**Your assignment**
Find each line in the items below that contains the word "таймером", and copy those lines.

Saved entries
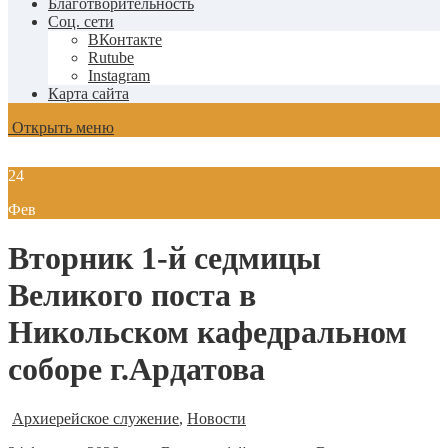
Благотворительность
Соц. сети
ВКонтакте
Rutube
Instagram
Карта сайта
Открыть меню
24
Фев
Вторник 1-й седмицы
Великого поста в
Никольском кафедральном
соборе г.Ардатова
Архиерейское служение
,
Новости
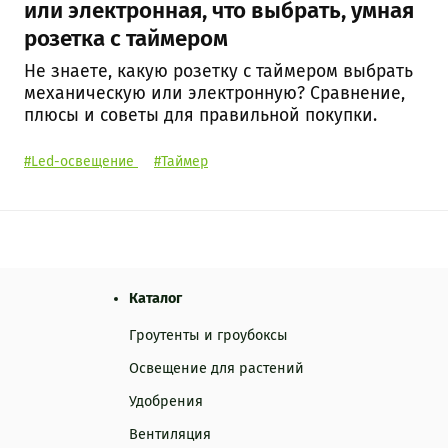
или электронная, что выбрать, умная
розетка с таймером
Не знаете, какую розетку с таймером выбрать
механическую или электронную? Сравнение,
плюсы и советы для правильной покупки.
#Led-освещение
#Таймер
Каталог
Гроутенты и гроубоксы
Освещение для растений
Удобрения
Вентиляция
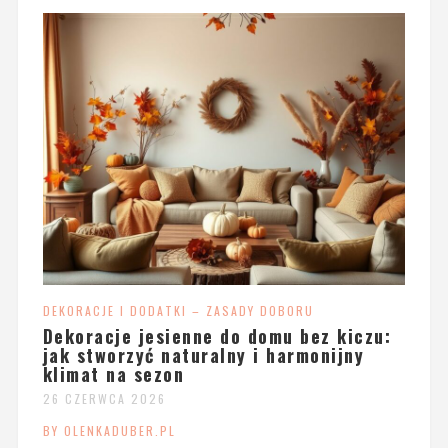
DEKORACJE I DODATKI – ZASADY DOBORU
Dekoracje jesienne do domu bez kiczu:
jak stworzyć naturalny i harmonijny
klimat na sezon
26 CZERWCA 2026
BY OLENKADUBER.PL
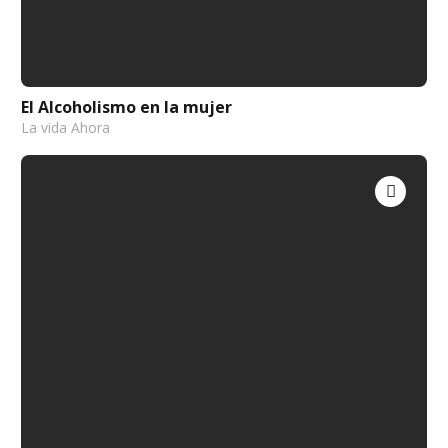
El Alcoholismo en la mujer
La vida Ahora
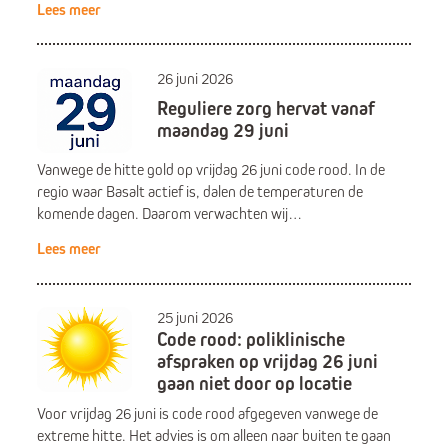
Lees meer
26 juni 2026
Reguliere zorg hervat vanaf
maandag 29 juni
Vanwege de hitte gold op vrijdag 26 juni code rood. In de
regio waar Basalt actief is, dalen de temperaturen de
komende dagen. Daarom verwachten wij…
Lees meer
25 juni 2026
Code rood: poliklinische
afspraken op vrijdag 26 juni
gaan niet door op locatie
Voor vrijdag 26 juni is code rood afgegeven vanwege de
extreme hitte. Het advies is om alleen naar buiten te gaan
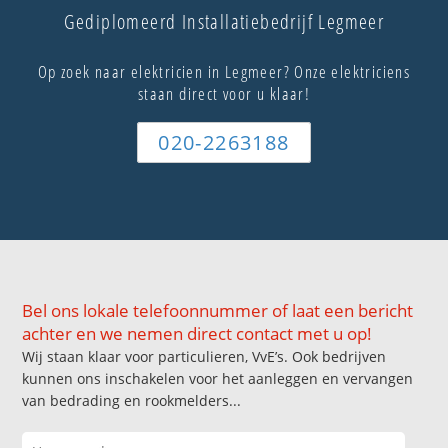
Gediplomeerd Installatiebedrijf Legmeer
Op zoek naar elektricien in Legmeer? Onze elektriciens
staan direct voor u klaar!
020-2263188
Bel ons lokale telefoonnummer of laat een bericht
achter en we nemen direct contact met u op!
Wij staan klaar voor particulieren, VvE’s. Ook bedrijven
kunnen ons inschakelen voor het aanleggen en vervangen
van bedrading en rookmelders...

**Reply**
розетка с таймером
Не знаете, какую розетку с таймером выбрать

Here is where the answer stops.